- _To do_:
Rewrite the part of the records that opens with the line containing "Show me where right lung upper lobe is." and runs through the end of the records, replacing "Show me where" with "Point out where" and leaving everything else unchanged.

Rows from a segmentation dataset:
★ ★ ★

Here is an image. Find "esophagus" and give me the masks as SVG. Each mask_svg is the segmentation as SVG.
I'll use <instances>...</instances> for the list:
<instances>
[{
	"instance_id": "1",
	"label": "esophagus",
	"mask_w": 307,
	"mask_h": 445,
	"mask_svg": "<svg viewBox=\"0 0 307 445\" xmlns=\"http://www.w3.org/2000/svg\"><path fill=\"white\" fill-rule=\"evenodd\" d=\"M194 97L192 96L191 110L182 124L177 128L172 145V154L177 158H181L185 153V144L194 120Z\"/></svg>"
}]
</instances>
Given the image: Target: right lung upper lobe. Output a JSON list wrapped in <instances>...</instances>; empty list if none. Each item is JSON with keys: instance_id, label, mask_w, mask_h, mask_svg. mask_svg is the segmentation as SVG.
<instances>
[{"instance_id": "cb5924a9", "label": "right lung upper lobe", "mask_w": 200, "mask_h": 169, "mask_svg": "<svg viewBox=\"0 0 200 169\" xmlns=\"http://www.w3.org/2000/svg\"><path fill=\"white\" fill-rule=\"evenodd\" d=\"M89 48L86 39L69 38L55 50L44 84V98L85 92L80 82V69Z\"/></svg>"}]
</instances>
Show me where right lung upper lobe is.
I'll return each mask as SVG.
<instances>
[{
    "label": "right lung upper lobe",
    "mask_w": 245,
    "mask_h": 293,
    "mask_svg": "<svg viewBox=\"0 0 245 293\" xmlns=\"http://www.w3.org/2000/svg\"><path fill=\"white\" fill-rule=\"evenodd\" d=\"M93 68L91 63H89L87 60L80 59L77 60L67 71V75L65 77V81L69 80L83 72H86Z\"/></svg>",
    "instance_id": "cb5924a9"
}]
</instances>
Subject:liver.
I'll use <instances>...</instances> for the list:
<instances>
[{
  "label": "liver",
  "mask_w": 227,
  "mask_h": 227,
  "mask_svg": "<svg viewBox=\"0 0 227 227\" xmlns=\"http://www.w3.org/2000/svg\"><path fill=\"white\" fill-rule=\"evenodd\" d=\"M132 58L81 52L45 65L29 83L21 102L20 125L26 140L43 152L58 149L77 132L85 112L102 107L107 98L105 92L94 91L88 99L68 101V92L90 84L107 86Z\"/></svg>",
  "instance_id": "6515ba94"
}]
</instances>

★ ★ ★

- _The completed task_:
Point out where right lung upper lobe is.
I'll return each mask as SVG.
<instances>
[{
    "label": "right lung upper lobe",
    "mask_w": 245,
    "mask_h": 293,
    "mask_svg": "<svg viewBox=\"0 0 245 293\" xmlns=\"http://www.w3.org/2000/svg\"><path fill=\"white\" fill-rule=\"evenodd\" d=\"M93 68L91 63H89L87 60L80 59L77 60L67 71V75L65 77V81L69 80L83 72H86Z\"/></svg>",
    "instance_id": "cb5924a9"
}]
</instances>
Subject:liver.
I'll use <instances>...</instances> for the list:
<instances>
[{
  "label": "liver",
  "mask_w": 227,
  "mask_h": 227,
  "mask_svg": "<svg viewBox=\"0 0 227 227\" xmlns=\"http://www.w3.org/2000/svg\"><path fill=\"white\" fill-rule=\"evenodd\" d=\"M132 58L81 52L45 65L29 83L21 102L20 125L26 140L43 152L58 149L77 132L85 112L102 107L107 98L105 92L94 91L88 99L68 101V92L90 84L107 86Z\"/></svg>",
  "instance_id": "6515ba94"
}]
</instances>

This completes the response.